FAQ Heilpraktiker
Heilpraktiker als Beruf
Den Heilpraktikerberuf zu ergreifen, bedeutet, einer Berufung zu folgen. Ein Heilpraktiker muss sein gesamtes Wissen und Können in den Dienst der Gesundheit stellen. Er füllt somit eine Rolle mit großer sozialer und moralischer Verantwortung aus. Wer sich für die Heilkunde als Beruf entscheidet, sollte das Wohl seiner Mitmenschen unbedingt in den Mittelpunkt dieser Entscheidung stellen. Verdienstvorstellungen oder der Traum von der eigenen Praxis müssen hintenanstehen.
Die Wege zu diesem Beruf sind vielfältig und oftmals sehr individuell. Nicht selten werden Menschen im Quereinstieg Heilpraktiker, nachdem sie jahrelang einen anderen Beruf ausgeübt haben. Viele Heilpraktiker gehen dieser Tätigkeit auch nur in Teilzeit nach, während sie weiter in ihrem alten Beruf arbeiten.
Inhaltsverzeichnis
Wenn Sie sich für den Beruf des Heilpraktikers interessieren, sind Sie hier an der richtigen Stellen. Im Folgenden erfahren Sie, was Sie wissen sollten, um sich für diese Aufgabe zu entscheiden.
Ein Beruf mit Zukunft
Das Interesse an alternativen Heilmethoden ist in Deutschland in den letzten Jahren merklich gestiegen. Als Ergänzung zur ärztlichen Versorgung suchen viele Menschen heute die Hilfe von Naturheilkundigen. Insbesondere weil Ärzten oftmals die Zeit fehlt, sich ausführlich mit jedem einzelnen Patienten zu beschäftigen und auf alle Sorgen und Nöte einzugehen, können alternative Therapeuten einen sinnvollen Beitrag zur Gesundheit von Patienten beitragen.

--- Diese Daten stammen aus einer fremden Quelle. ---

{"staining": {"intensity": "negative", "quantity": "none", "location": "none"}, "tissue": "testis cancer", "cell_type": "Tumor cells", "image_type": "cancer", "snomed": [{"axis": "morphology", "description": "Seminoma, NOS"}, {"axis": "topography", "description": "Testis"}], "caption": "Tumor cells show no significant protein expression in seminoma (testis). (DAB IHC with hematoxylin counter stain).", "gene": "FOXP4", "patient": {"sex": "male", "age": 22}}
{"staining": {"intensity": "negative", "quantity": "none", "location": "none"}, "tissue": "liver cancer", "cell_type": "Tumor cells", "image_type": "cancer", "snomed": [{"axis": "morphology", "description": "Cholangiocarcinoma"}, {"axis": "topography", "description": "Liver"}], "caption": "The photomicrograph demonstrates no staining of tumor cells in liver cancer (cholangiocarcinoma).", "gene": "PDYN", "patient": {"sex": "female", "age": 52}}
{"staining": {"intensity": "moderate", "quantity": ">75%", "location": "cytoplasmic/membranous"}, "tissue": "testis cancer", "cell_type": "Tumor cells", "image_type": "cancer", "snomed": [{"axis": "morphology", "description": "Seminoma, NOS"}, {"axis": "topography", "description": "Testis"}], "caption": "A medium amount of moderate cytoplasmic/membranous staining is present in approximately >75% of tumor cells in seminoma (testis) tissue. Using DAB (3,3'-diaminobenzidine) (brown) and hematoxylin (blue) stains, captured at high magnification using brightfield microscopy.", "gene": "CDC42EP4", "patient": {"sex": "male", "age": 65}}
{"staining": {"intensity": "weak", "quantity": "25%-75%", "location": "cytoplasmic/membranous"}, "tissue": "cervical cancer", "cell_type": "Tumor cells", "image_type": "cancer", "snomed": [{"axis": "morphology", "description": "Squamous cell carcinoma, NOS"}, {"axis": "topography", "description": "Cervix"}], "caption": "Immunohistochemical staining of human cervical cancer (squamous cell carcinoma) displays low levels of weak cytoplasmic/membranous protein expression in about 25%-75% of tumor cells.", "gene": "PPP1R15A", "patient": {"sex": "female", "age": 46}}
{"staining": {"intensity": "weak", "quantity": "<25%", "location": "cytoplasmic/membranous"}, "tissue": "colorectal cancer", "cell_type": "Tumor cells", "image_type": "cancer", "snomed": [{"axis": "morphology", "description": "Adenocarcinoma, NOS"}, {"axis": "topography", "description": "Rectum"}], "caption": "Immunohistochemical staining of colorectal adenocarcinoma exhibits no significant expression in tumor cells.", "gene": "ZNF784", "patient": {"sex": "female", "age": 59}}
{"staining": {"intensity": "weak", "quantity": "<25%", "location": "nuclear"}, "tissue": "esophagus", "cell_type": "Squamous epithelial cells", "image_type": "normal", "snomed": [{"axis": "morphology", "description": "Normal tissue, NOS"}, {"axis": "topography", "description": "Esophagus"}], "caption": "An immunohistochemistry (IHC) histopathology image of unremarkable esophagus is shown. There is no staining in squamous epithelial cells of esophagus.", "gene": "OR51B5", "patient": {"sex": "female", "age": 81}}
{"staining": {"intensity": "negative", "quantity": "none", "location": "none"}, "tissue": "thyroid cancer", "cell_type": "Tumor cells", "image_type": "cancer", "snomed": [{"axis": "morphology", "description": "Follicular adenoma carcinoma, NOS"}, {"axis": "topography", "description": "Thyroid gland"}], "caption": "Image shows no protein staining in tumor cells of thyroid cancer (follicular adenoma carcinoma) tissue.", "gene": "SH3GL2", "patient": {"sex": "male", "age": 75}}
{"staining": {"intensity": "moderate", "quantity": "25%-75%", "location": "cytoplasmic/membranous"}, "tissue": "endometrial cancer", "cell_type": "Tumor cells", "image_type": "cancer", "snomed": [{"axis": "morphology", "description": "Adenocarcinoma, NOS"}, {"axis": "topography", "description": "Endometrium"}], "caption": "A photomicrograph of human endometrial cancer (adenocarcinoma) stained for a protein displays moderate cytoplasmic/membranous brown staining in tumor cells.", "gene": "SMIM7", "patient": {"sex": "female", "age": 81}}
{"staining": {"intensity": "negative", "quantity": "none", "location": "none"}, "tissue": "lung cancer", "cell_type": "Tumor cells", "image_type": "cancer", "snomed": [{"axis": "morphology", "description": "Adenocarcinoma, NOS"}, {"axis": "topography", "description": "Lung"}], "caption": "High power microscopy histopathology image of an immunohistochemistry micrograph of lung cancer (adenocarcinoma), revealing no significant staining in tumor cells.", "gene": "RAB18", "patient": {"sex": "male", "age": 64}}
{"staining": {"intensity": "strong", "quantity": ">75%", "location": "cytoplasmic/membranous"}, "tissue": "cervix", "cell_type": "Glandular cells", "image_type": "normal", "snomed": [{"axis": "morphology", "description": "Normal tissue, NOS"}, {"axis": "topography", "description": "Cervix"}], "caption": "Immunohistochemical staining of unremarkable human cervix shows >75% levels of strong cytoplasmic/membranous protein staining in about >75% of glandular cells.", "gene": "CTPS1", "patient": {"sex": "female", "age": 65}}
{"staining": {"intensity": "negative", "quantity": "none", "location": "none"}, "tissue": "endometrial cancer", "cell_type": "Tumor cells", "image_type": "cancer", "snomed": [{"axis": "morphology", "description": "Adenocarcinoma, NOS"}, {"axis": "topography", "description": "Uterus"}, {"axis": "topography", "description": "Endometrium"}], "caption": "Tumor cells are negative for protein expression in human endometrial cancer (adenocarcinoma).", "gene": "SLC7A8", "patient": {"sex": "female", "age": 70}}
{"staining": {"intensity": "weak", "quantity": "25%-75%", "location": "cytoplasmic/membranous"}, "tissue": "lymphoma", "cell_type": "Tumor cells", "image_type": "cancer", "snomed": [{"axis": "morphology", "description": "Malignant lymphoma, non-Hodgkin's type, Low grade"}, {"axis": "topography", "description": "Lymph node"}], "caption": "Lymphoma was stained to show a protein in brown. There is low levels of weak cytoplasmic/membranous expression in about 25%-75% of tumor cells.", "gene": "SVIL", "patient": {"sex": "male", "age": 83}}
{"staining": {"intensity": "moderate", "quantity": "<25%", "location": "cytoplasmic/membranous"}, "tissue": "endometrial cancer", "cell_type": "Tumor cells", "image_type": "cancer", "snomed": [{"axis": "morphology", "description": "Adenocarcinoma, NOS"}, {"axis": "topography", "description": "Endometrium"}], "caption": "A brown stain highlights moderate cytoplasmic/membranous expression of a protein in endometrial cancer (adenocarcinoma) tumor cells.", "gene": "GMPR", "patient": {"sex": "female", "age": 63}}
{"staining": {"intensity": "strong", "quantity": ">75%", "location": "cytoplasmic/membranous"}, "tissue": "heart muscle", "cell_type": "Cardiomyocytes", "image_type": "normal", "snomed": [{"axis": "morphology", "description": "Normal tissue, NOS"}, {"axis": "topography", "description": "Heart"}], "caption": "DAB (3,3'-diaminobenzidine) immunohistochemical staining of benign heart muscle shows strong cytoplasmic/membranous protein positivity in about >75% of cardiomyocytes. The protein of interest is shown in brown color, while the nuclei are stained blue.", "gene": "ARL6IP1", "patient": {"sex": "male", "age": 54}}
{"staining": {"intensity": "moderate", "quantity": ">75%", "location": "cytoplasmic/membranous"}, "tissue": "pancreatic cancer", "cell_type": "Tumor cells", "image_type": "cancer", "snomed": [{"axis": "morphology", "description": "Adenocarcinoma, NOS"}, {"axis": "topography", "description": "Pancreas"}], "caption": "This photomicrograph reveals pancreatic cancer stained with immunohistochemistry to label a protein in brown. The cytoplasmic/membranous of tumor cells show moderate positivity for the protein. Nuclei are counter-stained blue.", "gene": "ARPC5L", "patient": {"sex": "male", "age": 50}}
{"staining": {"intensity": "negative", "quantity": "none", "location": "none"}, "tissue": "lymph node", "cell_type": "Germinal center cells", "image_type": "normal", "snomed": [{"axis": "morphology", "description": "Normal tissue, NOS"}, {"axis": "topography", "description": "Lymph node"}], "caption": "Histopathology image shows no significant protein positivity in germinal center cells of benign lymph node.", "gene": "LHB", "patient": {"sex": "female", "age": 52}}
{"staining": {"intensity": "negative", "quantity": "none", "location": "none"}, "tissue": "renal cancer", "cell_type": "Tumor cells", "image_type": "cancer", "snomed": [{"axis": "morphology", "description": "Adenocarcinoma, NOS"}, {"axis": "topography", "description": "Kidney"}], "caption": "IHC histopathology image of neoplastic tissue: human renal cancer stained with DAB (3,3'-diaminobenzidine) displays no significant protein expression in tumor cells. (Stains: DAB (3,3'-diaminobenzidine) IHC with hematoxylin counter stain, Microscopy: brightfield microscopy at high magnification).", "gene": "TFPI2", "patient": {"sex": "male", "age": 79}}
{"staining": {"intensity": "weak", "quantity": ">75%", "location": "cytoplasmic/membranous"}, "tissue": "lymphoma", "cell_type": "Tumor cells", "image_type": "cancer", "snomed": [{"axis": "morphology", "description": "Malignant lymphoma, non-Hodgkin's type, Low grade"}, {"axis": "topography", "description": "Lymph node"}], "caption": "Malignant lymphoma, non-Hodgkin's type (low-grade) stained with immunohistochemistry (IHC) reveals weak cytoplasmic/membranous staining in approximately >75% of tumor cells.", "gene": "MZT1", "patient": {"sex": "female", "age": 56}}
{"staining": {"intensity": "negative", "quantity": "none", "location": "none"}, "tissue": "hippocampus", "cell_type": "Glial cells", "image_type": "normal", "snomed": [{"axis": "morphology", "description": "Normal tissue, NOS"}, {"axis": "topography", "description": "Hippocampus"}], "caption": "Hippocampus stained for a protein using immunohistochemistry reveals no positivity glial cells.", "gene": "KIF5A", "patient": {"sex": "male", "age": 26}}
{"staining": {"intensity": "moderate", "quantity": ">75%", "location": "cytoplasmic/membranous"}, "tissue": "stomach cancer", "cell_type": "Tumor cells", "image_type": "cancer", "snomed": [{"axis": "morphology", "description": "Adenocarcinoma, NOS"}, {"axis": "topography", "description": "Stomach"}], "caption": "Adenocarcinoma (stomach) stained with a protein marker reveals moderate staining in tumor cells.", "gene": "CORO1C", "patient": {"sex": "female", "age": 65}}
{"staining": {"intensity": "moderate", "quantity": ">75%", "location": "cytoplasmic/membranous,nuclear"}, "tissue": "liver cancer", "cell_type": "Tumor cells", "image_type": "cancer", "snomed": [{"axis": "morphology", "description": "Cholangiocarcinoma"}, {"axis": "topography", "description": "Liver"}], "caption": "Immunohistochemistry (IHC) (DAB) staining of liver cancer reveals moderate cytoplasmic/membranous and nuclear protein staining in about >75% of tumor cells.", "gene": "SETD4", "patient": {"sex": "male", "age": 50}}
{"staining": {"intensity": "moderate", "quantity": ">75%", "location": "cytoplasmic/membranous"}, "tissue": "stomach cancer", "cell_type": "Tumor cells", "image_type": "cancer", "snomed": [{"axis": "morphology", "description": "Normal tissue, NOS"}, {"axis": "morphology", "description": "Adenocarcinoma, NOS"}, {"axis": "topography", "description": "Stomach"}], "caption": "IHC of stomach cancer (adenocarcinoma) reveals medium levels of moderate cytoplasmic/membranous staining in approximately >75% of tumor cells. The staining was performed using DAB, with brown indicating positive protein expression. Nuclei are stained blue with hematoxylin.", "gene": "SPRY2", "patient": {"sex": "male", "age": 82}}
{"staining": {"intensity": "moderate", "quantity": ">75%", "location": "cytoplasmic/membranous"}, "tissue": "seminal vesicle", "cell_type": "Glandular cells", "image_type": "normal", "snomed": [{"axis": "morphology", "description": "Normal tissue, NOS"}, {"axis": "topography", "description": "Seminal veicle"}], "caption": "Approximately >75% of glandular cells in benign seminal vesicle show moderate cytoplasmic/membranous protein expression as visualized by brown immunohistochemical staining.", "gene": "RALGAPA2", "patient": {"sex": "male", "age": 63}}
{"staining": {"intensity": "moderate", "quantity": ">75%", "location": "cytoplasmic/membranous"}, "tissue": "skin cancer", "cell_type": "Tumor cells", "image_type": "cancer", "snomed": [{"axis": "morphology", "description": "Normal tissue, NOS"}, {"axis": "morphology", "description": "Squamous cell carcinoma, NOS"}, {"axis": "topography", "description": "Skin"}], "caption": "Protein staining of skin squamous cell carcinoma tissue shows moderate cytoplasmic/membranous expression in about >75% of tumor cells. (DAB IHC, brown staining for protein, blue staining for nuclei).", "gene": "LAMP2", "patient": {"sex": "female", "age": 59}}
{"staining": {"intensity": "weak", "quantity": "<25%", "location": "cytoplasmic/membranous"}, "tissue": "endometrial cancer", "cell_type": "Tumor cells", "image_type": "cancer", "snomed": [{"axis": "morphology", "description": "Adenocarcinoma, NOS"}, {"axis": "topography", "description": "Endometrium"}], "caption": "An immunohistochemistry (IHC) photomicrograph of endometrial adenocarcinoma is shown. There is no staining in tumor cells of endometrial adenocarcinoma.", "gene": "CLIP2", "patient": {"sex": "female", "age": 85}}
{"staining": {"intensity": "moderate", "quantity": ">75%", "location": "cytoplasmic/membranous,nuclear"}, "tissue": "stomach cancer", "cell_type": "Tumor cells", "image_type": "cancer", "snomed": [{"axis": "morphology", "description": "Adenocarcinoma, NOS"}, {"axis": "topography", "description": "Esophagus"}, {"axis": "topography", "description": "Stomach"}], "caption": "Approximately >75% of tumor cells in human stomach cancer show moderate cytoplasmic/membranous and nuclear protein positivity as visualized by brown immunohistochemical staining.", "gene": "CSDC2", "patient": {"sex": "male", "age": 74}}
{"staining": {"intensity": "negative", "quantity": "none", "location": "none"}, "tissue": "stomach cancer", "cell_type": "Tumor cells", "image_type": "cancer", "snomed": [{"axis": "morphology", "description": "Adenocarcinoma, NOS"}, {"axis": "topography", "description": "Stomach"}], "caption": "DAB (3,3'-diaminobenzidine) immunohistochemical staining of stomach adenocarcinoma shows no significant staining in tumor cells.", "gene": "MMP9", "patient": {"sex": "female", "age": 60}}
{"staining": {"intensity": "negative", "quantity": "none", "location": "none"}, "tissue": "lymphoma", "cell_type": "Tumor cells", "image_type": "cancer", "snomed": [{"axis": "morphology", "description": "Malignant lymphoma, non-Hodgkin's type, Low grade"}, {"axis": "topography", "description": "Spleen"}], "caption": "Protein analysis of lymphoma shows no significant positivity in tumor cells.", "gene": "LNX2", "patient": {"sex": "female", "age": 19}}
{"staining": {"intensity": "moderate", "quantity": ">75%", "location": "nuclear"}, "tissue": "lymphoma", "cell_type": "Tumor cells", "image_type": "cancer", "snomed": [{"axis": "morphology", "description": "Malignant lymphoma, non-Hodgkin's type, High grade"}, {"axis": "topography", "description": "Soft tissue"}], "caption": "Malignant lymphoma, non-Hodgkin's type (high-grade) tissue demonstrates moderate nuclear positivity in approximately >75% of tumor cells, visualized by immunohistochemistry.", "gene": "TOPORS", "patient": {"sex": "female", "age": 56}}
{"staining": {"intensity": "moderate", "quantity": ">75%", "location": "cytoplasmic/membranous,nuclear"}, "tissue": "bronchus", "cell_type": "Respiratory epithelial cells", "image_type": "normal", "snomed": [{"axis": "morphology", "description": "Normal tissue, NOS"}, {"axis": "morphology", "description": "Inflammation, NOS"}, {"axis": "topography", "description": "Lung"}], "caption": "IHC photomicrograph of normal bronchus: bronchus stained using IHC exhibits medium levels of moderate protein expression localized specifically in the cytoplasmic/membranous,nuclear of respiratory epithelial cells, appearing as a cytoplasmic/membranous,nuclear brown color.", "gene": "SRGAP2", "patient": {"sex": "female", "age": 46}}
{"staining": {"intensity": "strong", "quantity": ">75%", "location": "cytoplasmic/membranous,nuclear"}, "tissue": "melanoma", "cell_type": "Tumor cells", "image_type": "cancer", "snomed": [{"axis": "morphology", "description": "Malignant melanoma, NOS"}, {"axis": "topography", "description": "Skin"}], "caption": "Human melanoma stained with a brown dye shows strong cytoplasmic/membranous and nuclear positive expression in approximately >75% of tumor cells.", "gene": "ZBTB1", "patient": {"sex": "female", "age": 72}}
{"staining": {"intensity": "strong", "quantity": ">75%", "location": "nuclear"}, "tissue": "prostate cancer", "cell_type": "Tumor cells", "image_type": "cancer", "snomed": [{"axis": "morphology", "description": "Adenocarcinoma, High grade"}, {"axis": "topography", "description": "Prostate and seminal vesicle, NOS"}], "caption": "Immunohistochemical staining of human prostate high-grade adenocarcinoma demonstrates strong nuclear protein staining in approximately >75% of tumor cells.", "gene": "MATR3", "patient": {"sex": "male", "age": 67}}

Vor diesem Hintergrund haben angehende Heilpraktiker gute Zukunftsaussichten. Wer sich zu der Tätigkeit berufen fühlt und für die Gesundheit seiner Patienten vollen Einsatz bringt, kann mit einer wachsenden Zahl an Patienten rechnen.
Zu bedenken ist jedoch auch, dass Heilpraktiker inzwischen zu einer Art Modeberuf geworden ist, den viele unbedarft und mit falschen Vorstellungen zu ergreifen versuchen. Nur wer viel Aufwand in seine Ausbildung investiert, seine Verantwortung im Heilberuf ernst nimmt und stets seriös arbeitet, kann sich von der Masse abheben und erfolgreich sein.
Auch ist zu bedenken, dass es eines großen Werbeaufwands und einer längeren Anlaufzeit bedarf, bevor man sich als selbstständiger Heilpraktiker einen nennenswerten Patientenstamm erarbeitet hat. Viele Alternativmediziner beginnen ihre Tätigkeit daher nebenberuflich. So können sie weiterhin für ihren Lebensunterhalt sorgen, während sie Schritt für Schritt ihre Praxis aufbauen. Auch fällt es so leichter, bei einem möglichen Scheitern zum alten Beruf zurückzukehren.
Zusammenfassend kann gesagt werden, dass der Heilberuf eine interessante und verantwortungsvolle Dienstleistung ist, für die die Nachfrage zusehends steigt. Der Weg zum Erfolg indes ist lang und nicht immer einfach und gelingt nur mit der nötigen Einstellung zu Patient und Tätigkeit.
Verdienst und Chancen
Was ein Heilpraktiker verdient, kann höchst unterschiedlich ausfallen und hängt von einer Reihe von Faktoren ab. Regionale Einflüsse, die zur Verfügung stehende Arbeitszeit beeinflussen, wie das Einkommen ausfällt. Auch hängt der Verdienst davon ab, ob es gelingt, einen treuen Patientenstamm aufzubauen.
Der Vergleich der Durchschnittseinkommen in den einzelnen Bundesländern verdeutlicht die regionalen Unterschiede: Im Bundesland Berlin verdienen Naturheilkundige durchschnittlich nur 1.500 Euro brutto im Monat. Das monatliche Durchschnittseinkommen in Niedersachsen liegt dagegen bei 2.800 Euro. Spitzengehälter erzielen Heilpraktiker in Nordrhein-Westfalen mit über 5.500 Euro.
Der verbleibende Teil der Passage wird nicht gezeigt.